# Shooting Hours & Ethics



## boehr (Jan 31, 2000)

As we have had discussions about shooting hours. This is a pretty fair written article about shooting hours and ethics. Nice article in my opinion.

http://www.fieldandstream.com/fieldstream/columnists/article/0,13199,356246,00.html


----------



## Brian S (Apr 5, 2002)

I agree boehr, good article, thanks for sharing it.


----------



## steve ypsi (Nov 24, 2002)

Growing up in the 40's and 50's I took game that was not right but as time went on I didn't feel right about it and ceased. I had no one to guide me on what was right and wrong except my conscience. 
Got married and had kids, my youngest was about 14 in 1986. I had a cabin near the Ausauble River near Glennie. the opening week end we arrived and unloaded the truck, My boy asked if he could go to the five channel dam to fish, it was about a 1/4 mile from us, I O-K ed it and off he went on his bike, it was about 9:30 at night, about 10:30 he came back and he had a huge small mouth about 23 1/2 long, It was alive and so I put it in the bath tub with water.
My boy said the guy fishing down there next to him said the season opened at midnight, I said no the law said memorial day week end, I had a brain fart thinking it included Friday, I got the reg's out and sure enough it was midnight Friday night so it was out of season by 1 1/2 hours and I said we are going to have to take it back to the river and release it. My boy said he wanted to keep it and have it mounted and that nobody would know and I probably would never catch one that big again. I said yes some one would know son, if we kept it and had it mounted you would know every time you looked at the mount and thought about how it was before the season opened even if it was 1 1`/2 hours or 10 days it was still wrong, he said you are right I would. We took a cooler filled with water and took it to the river. we released it in shallow water and it set there fining and got its bearing and shot off into the deeper water. He never matched that one for size.
My boy commented days later that he was glad we released the fish. I hope this stuck with him.
Steve Ypsi


----------



## Bob S (Mar 8, 2000)

Good story Steve. Ethics are what you do when no one is looking.


----------



## ESOX (Nov 20, 2000)

Good article , Thanks Boehr.

Steve ypsi, That was a great lesson that will stay with him the rest of his life. Good work.


----------



## Hamilton Reef (Jan 20, 2000)

Boehr posted a very good article, but I'll be honest here. I do not know a single person (archery or rifle) that has any idea of the precise shooting hours nor do they care. They hunt from daylight to dark. If there is enough light to see horns and pay attention to a safe shot, then that's all they care about. In fact, that has been the way its been that I can remember since the mid 1950's throughout all the deer camps. Only the duck hunters I know pay any attention to the shooting times, and that's only in the public areas. On thier private potholes it is back to daylight to dark.


----------



## Liver and Onions (Nov 24, 2000)

I am with H.R. Everyone that I have ever talked to in person about this issue starts deer hunting when then can see well enough to identify the target and stops hunting when they can't. 
L & O


----------



## Brian S (Apr 5, 2002)

I can honestly say that while deer hunting, most of the time, I know exactly what time shooting starts and ends.

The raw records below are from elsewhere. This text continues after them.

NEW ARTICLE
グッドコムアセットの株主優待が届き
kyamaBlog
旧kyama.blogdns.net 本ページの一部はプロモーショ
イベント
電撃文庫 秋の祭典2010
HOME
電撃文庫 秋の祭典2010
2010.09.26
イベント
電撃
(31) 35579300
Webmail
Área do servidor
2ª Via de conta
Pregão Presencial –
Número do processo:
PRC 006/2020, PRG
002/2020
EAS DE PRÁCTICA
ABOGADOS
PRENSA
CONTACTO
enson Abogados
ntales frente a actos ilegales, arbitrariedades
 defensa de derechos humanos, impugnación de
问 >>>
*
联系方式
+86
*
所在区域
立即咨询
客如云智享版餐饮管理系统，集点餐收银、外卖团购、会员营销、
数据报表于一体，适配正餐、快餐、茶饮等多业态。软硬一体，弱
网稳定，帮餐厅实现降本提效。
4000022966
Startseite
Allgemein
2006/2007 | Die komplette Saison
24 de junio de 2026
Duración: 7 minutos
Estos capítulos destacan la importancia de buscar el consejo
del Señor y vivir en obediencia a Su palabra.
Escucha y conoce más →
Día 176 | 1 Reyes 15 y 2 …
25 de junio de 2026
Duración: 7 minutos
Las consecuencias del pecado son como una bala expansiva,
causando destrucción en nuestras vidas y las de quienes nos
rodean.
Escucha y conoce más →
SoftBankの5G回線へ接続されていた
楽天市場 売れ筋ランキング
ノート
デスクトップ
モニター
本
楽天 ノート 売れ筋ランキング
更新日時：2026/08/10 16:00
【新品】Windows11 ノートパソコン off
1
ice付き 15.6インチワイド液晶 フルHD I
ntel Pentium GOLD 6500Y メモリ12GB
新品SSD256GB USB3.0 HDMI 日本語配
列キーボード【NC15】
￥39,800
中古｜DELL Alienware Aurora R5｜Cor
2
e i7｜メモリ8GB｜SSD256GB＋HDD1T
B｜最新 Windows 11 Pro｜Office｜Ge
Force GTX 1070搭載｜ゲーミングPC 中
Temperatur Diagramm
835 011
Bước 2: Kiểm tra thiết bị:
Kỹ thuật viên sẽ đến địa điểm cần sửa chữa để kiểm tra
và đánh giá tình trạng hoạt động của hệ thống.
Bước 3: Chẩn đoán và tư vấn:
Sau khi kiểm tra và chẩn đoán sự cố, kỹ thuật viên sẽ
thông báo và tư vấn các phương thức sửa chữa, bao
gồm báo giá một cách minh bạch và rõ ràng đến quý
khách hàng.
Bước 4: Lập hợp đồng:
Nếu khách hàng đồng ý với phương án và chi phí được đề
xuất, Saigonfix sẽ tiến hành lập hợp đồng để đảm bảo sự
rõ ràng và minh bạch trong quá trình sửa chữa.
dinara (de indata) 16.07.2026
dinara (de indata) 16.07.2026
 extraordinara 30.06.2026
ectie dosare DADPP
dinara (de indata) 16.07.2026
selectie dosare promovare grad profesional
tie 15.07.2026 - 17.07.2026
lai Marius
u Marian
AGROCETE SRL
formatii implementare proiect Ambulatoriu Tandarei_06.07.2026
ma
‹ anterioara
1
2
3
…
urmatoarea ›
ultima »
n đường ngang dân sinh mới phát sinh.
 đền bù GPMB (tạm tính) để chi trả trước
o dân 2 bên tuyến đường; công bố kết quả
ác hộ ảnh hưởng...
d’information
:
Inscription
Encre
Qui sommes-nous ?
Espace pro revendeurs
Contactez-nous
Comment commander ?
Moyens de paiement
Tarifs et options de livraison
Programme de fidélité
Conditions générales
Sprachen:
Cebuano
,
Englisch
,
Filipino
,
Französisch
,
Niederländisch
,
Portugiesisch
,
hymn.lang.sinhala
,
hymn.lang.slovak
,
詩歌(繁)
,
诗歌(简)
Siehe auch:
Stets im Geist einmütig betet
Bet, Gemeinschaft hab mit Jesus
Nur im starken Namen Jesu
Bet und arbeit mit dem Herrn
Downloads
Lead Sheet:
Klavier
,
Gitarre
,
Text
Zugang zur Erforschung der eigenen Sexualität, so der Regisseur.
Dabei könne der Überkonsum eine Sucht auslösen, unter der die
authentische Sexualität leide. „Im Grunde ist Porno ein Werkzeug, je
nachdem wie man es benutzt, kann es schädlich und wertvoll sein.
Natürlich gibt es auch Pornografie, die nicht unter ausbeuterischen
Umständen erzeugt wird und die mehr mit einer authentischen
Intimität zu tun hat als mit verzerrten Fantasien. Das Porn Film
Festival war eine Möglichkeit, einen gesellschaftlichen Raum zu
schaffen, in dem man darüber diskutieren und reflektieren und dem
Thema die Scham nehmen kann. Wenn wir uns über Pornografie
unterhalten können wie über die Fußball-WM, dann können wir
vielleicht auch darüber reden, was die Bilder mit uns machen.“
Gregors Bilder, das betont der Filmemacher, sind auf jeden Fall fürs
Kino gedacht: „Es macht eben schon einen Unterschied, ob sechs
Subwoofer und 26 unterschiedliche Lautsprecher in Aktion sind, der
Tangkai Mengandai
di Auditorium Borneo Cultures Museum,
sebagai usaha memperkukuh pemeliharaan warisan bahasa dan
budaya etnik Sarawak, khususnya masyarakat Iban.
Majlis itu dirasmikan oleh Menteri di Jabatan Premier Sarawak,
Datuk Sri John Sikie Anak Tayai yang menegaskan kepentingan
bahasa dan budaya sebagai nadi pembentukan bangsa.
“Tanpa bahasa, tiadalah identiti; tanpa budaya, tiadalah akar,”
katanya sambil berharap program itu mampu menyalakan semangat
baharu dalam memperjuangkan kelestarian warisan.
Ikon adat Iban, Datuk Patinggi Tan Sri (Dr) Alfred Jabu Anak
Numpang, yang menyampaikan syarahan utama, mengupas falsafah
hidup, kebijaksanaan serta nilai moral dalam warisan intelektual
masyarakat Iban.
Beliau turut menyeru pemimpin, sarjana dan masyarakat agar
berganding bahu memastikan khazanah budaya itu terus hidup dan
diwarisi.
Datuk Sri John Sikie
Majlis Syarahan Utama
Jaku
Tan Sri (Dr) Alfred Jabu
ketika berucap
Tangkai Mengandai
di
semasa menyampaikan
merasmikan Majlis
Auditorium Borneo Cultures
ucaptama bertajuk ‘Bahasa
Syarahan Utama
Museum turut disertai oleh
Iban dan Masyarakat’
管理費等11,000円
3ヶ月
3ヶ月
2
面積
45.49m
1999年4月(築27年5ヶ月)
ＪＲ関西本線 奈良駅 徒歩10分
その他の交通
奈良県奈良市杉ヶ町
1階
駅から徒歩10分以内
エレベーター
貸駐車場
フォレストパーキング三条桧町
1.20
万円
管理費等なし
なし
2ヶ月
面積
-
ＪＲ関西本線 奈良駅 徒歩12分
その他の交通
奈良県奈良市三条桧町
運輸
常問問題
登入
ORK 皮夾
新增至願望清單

While duck hunting, I always know the legal shooting times.


----------



## Pinefarm (Sep 19, 2000)

I've alluded to the fact that, a long time ago, the rules were often "bent" at our club. Especially when my grandfather and his gang were alive. I think, back then, a lot of stuff like that went on. And when I was a kid, I did things that I'm not proud of today. But people and times change. Now, the daylight factor is easy for me. Since I went to 7pt's or better, I'm leaving my stand at the point that it's tough to count points. I realize that I'm missing out on some action, but you can't clearly see a rack or make a good shot in very low light. And the last thing I want to do is make a bad hit on a nice buck. 15 year ago, I'd have stayed out if I thought the moon was going to keep things lit. Times change and people grow up.


----------